One of the most frustrating things about the mapping space is the reluctance of companies to share data across their respective silos. Most are bent on competition instead of collaboration, to the point where even trivial or outdated data points are kept proprietary and closed.

That we don’t have a mapping or navigation product means we can happily partner with any mapping or navigation company without being in competition. We’re neutral, open, and can work with anyone as long as it benefits our long term vision of visually mapping the planet. This means that photos and data from these partnerships will benefit OpenStreetMap too.

One of these partnerships is the integration of Mapillary in Esri’s ArcGIS platform. Being available on ArcGIS means we can help cities, local governments, and GIS teams around the world, and at the same time grow our common photo repository. There is no conflict between being available on one platform and helping OpenStreetMap. Every single platform we integrate with will benefit OpenStreetMap since we have one common photo repository and clear rights for using that data for OpenStreetMap.

We hope to announce many more partnerships in the future to keep growing the range of data sources.

Here’s a concrete example: The city of John’s Creek, GA, has a two person GIS team with limited resources and budget.

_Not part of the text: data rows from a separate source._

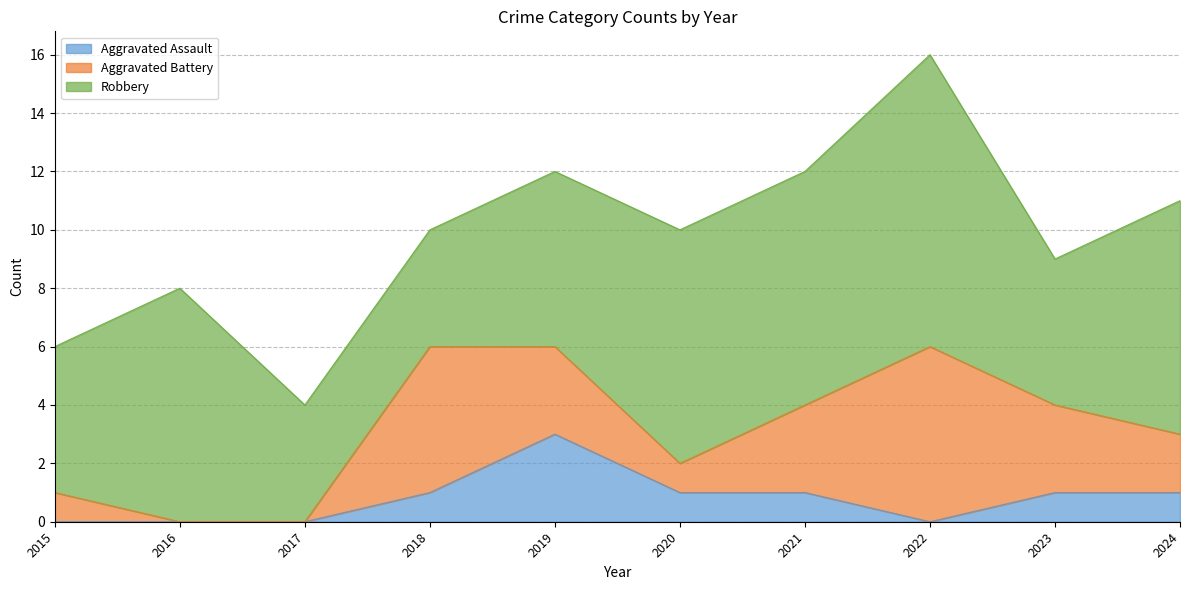

Which series changed the most between 2020 and 2021?

Aggravated Battery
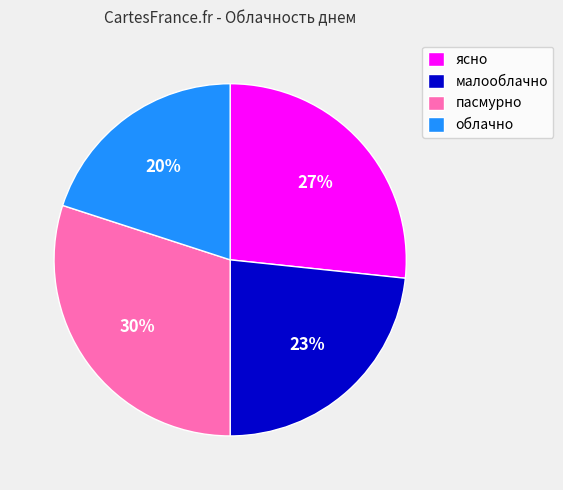

Combined, do ясно and пасмурно account for over 50%?

Yes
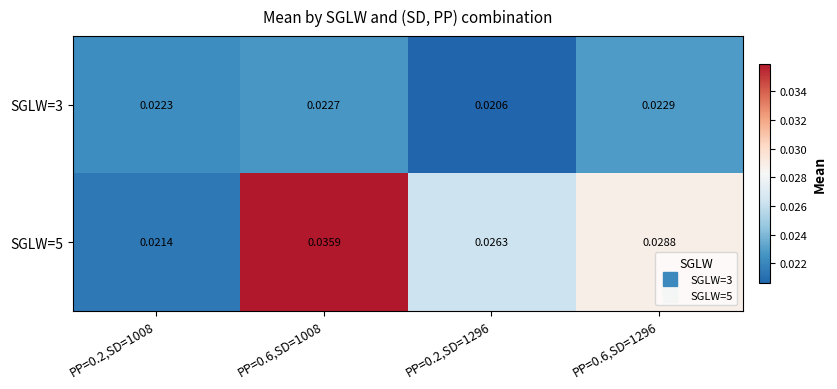

Is the value of SGLW=5 at PP=0.6,SD=1296 greater than the value of SGLW=3 at PP=0.6,SD=1296?

Yes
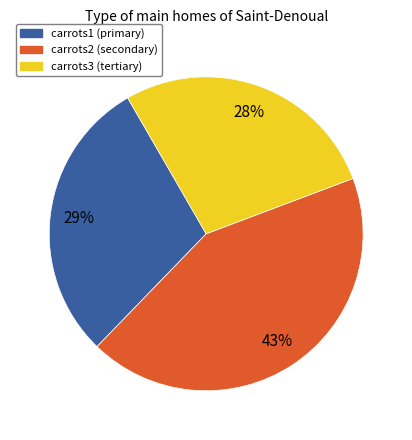

To the nearest percent, what is the average slice percentage?

33%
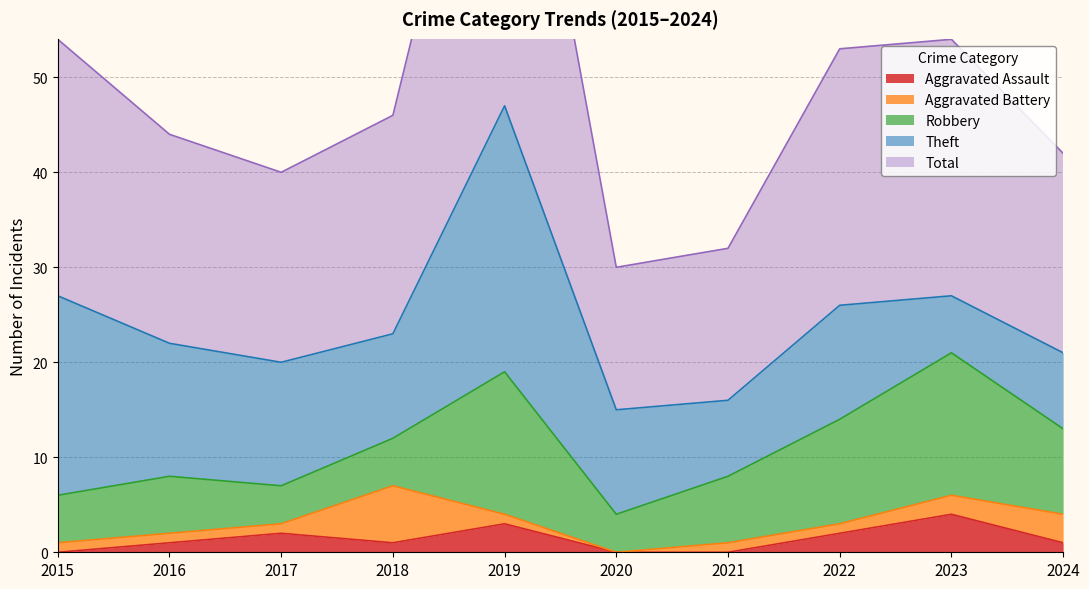

At which category does Total reach its first local valley?

2017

Using Mapillary and a combination of smartphones and action cameras, they can capture photos and in a fast, simple way solve problems like sign inventory. We’re opening up amazing opportunities for small teams like these, allowing citizens and enthusiasts to participate, while making photos and data available to OpenStreetMap. Find out more here.

We are 100% committed to making our existing OpenStreetMap initiatives even better and finding new ways to collaborate to maximize the use of Mapillary photos and data for OpenStreetMap. We look forward to seeing some of you at State of the Map conferences over the next few months* and are as always open to your ideas and feedback.

yours,

/Jan Erik

*) We are sponsoring and participating in SotM US in Seattle, SotM in Brussels, and the Humanitarian OpenStreetMap Team Summit 2016. Hope to see you there!